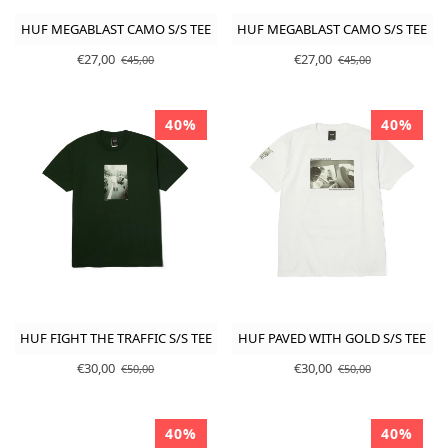
HUF MEGABLAST CAMO S/S TEE
HUF MEGABLAST CAMO S/S TEE
€27,00
€27,00
€45,00
€45,00
40%
40%
HUF FIGHT THE TRAFFIC S/S TEE
HUF PAVED WITH GOLD S/S TEE
€30,00
€30,00
€50,00
€50,00
40%
40%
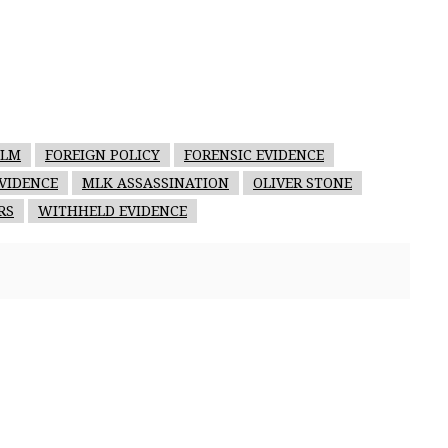
ILM
FOREIGN POLICY
FORENSIC EVIDENCE
VIDENCE
MLK ASSASSINATION
OLIVER STONE
RS
WITHHELD EVIDENCE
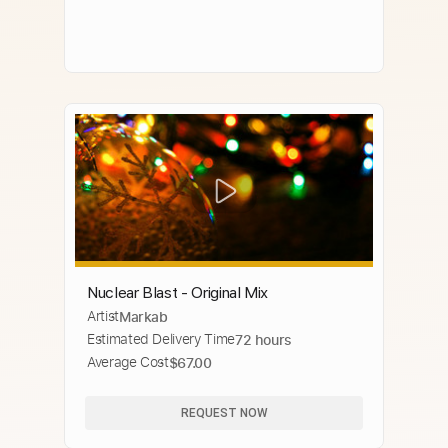
Nuclear Blast - Original Mix
Artist
Markab
Estimated Delivery Time
72 hours
Average Cost
$67.00
REQUEST NOW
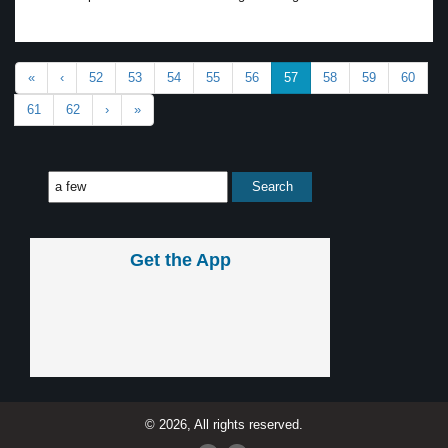
«
‹
52
53
54
55
56
57
58
59
60
61
62
›
»
Get the App
© 2026, All rights reserved.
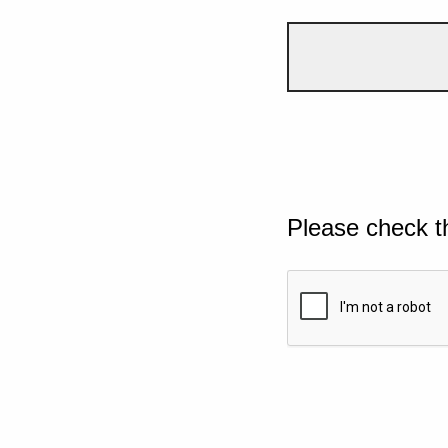
Please check t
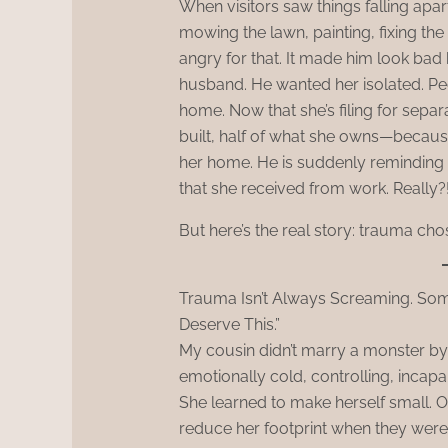
When visitors saw things falling apart
mowing the lawn, painting, fixing the
angry for that. It made him look bad 
husband. He wanted her isolated. Peop
home. Now that she’s filing for sepa
built, half of what she owns—because
her home. He is suddenly reminding
that she received from work. Really?
But here’s the real story: trauma cho
Trauma Isn’t Always Screaming. Some
Deserve This.”
My cousin didn’t marry a monster by 
emotionally cold, controlling, incapab
She learned to make herself small. O
reduce her footprint when they were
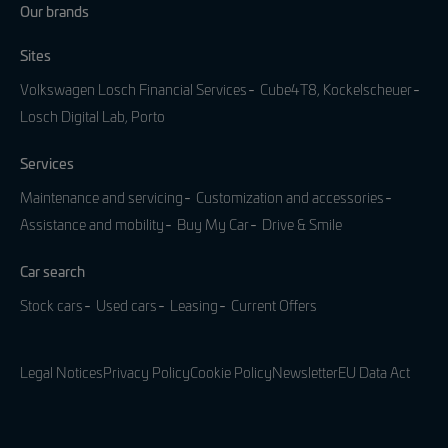
Our brands
Sites
Volkswagen Losch Financial Services
Cube4T8, Kockelscheuer
Losch Digital Lab, Porto
Services
Maintenance and servicing
Customization and accessories
Assistance and mobility
Buy My Car
Drive & Smile
Car search
Stock cars
Used cars
Leasing
Current Offers
Legal Notices
Privacy Policy
Cookie Policy
Newsletter
EU Data Act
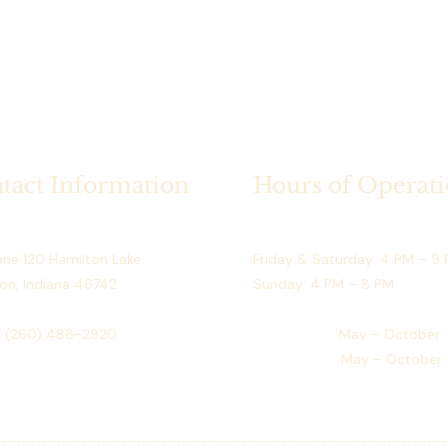
September)
Access:
 Dir
What’s Included
Exclusive use
season
Guaranteed av
use)
tact Information
Hours of Operat
Safe and org
prings Resort
Restaurant (May–September)
Rental Terms
ne 120 Hamilton Lake
Friday & Saturday: 4 PM – 9
Full payment 
on, Indiana 46742
Sunday: 4 PM – 8 PM
One rental p
Non-transfer
:
(260) 488-2920
Golf Course:
May – October
No double bo
Event Venue:
May – October
Space is rese
payment
Who This Dock i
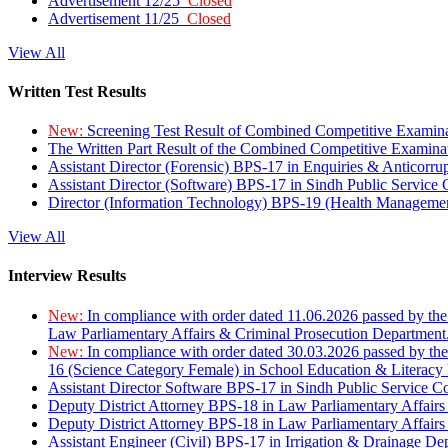
Advertisement 12/25
Closed
Advertisement 11/25
Closed
View All
Written Test Results
New:
Screening Test Result of Combined Competitive Examin
The Written Part Result of the Combined Competitive Examin
Assistant Director (Forensic) BPS-17 in Enquiries & Anticorr
Assistant Director (Software) BPS-17 in Sindh Public Service
Director (Information Technology) BPS-19 (Health Managemen
View All
Interview Results
New:
In compliance with order dated 11.06.2026 passed by the
Law Parliamentary Affairs & Criminal Prosecution Department
New:
In compliance with order dated 30.03.2026 passed by th
16 (Science Category Female) in School Education & Literacy
Assistant Director Software BPS-17 in Sindh Public Service 
Deputy District Attorney BPS-18 in Law Parliamentary Affairs
Deputy District Attorney BPS-18 in Law Parliamentary Affairs
Assistant Engineer (Civil) BPS-17 in Irrigation & Drainage De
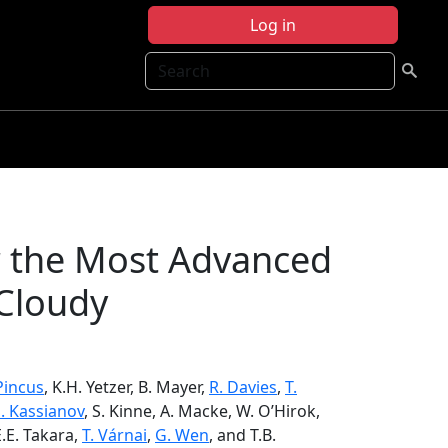
Log in
Search
r the Most Advanced
 Cloudy
Pincus
, K.H. Yetzer, B. Mayer,
R. Davies
,
T.
. Kassianov
, S. Kinne, A. Macke, W. O’Hirok,
E.E. Takara,
T. Várnai
,
G. Wen
, and T.B.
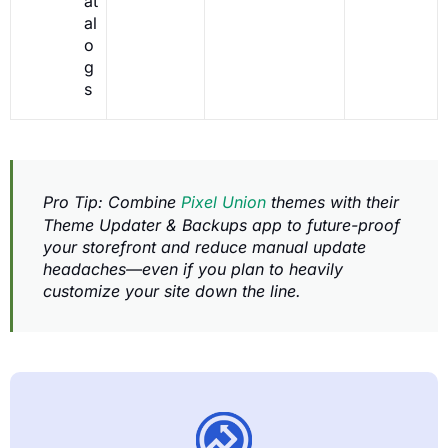
at
al
o
g
s
Pro Tip: Combine
Pixel Union
themes with their
Theme Updater & Backups app to future-proof
your storefront and reduce manual update
headaches—even if you plan to heavily
customize your site down the line.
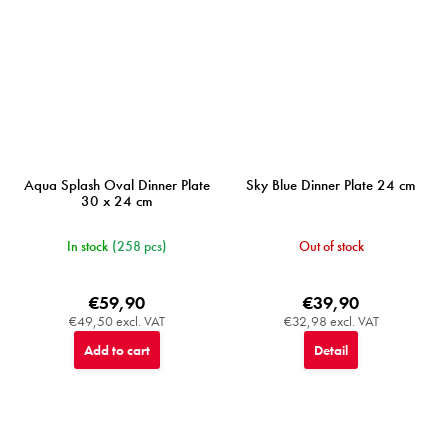
Aqua Splash Oval Dinner Plate
Sky Blue Dinner Plate 24 cm
30 x 24 cm
In stock
(258 pcs)
Out of stock
€59,90
€39,90
€49,50 excl. VAT
€32,98 excl. VAT
Add to cart
Detail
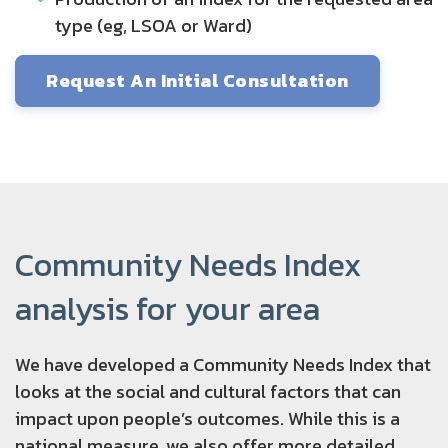
type (eg, LSOA or Ward)
Request An Initial Consultation
Community Needs Index
analysis for your area
We have developed a Community Needs Index that
looks at the social and cultural factors that can
impact upon people’s outcomes. While this is a
national measure, we also offer more detailed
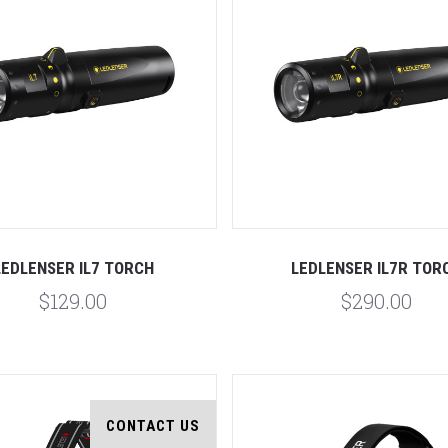
Compare
Compare
LEDLENSER IL7 TORCH
LEDLENSER IL7R TOR
$129.00
$290.00
CONTACT US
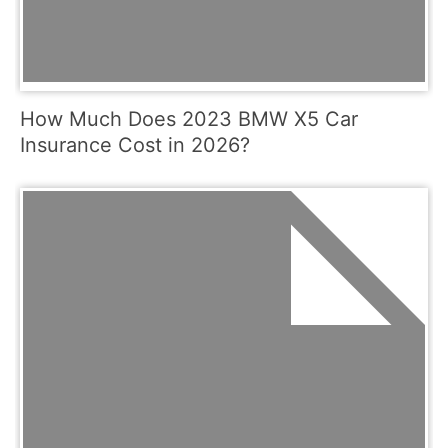
How Much Does 2023 BMW X5 Car
Insurance Cost in 2026?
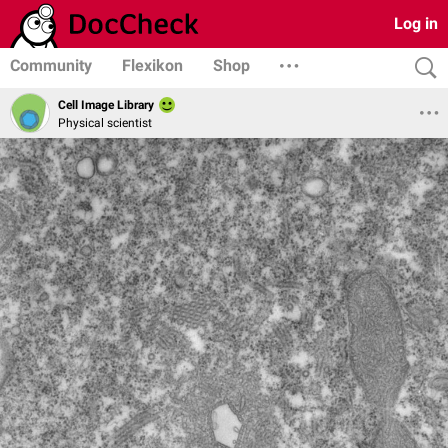
Log in
Community
Flexikon
Shop
Cell Image Library
Physical scientist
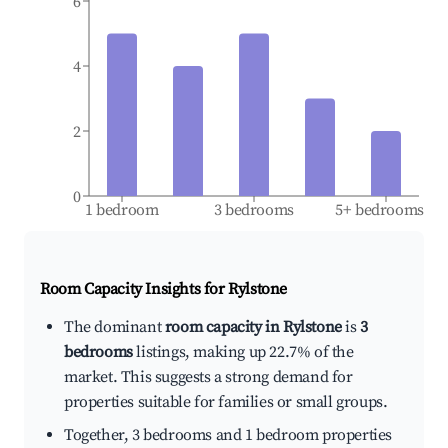
6
4
2
0
1 bedroom
3 bedrooms
5+ bedrooms
Room Capacity Insights for
Rylstone
The dominant
room capacity in Rylstone
is
3
bedrooms
listings, making up 22.7% of the
market. This suggests a strong demand for
properties suitable for families or small groups.
Together, 3 bedrooms and 1 bedroom properties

» What you need to do
Which lines above run from the one containing "Advertisement 12/25" down to the one containing "Assistant Director (Forensic)"? Repeat exactly those, both ends included, and nothing else.

» Reply
Advertisement 12/25
Closed
Advertisement 11/25
Closed
View All
Written Test Results
New:
Screening Test Result of Combined Competitive Examin
The Written Part Result of the Combined Competitive Examin
Assistant Director (Forensic) BPS-17 in Enquiries & Anticorr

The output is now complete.